Fischer, J., & Ma, R. (2024). Sailing in High-dimensional Spaces: Low-dimensional Embeddings through Angle Preservation. Retrieved from https://arxiv.org/abs/2406.09876.


Cite as: https://hdl.handle.net/21.11116/0000-0010-4678-9
Abstract
Low-dimensional embeddings (LDEs) of high-dimensional data are ubiquitous in
science and engineering. They allow us to quickly understand the main
properties of the data, identify outliers and processing errors, and inform the
next steps of data analysis. As such, LDEs have to be faithful to the original
high-dimensional data, i.e., they should represent the relationships that are
encoded in the data, both at a local as well as global scale. The current
generation of LDE approaches focus on reconstructing local distances between
any pair of samples correctly, often out-performing traditional approaches
aiming at all distances.
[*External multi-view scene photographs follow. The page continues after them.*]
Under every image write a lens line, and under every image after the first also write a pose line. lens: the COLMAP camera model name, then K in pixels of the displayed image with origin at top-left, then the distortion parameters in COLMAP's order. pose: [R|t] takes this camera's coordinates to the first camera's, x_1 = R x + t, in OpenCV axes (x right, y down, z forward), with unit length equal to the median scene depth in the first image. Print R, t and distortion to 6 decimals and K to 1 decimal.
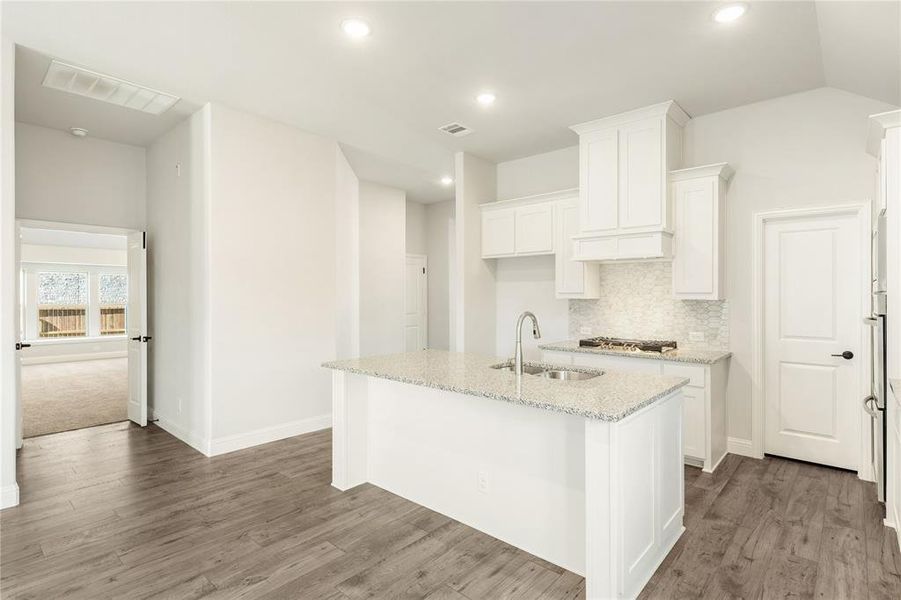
lens RADIAL K [[452.9, 0, 452.6], [0, 452.9, 292.8], [0, 0, 1]] dist [0.002115, -0.002824]
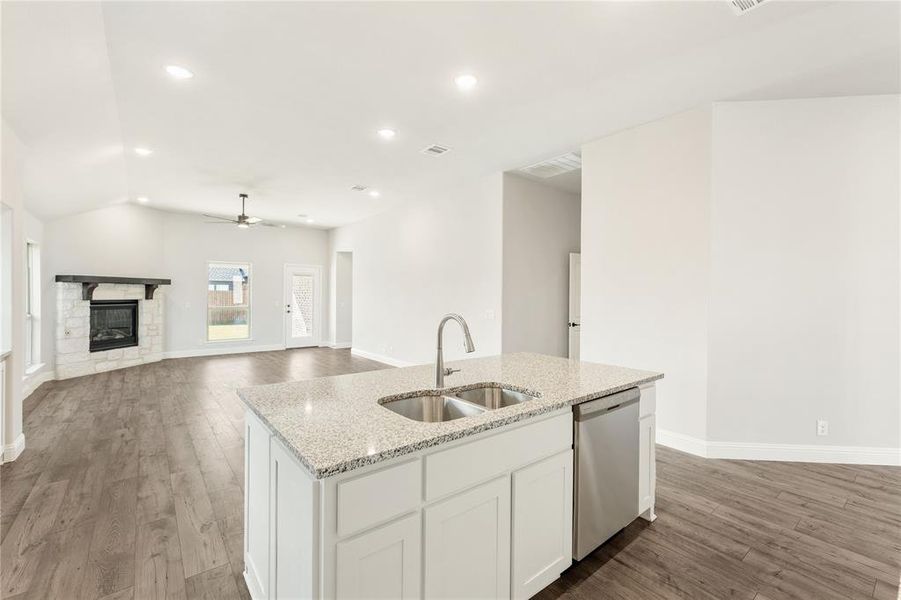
lens RADIAL K [[385.0, 0, 454.2], [0, 385.0, 296.2], [0, 0, 1]] dist [0.002340, -0.001599]
pose [[-0.162763, 0.000225, -0.986665, 0.651354], [-0.002879, 0.999996, 0.000703, 0.008735], [0.986661, 0.002956, -0.162762, 0.885395]]
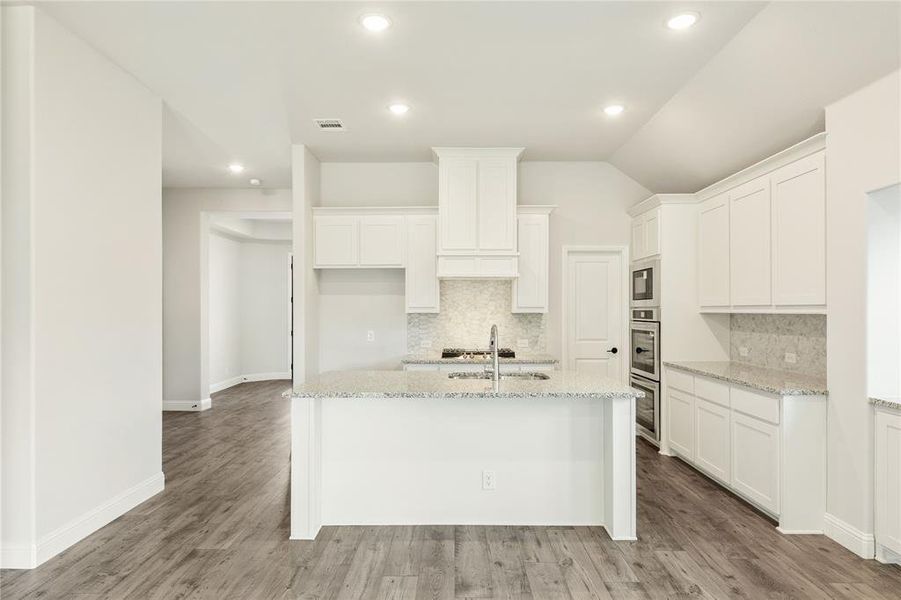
lens RADIAL K [[534.5, 0, 447.9], [0, 534.5, 305.5], [0, 0, 1]] dist [-0.000391, 0.002068]
pose [[0.753786, 0.001143, 0.657119, -0.627727], [-0.000118, 0.999999, -0.001604, -0.002650], [-0.657120, 0.001131, 0.753785, 0.062790]]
For these approaches, global relationships are,
however, usually strongly distorted, often argued to be an inherent trade-off
between local and global structure learning for embeddings. We suggest a new
perspective on LDE learning, reconstructing angles between data points. We show
that this approach, Mercat, yields good reconstruction across a diverse set of
experiments and metrics, and preserve structures well across all scales.
Compared to existing work, our approach also has a simple formulation,
facilitating future theoretical analysis and algorithmic improvements.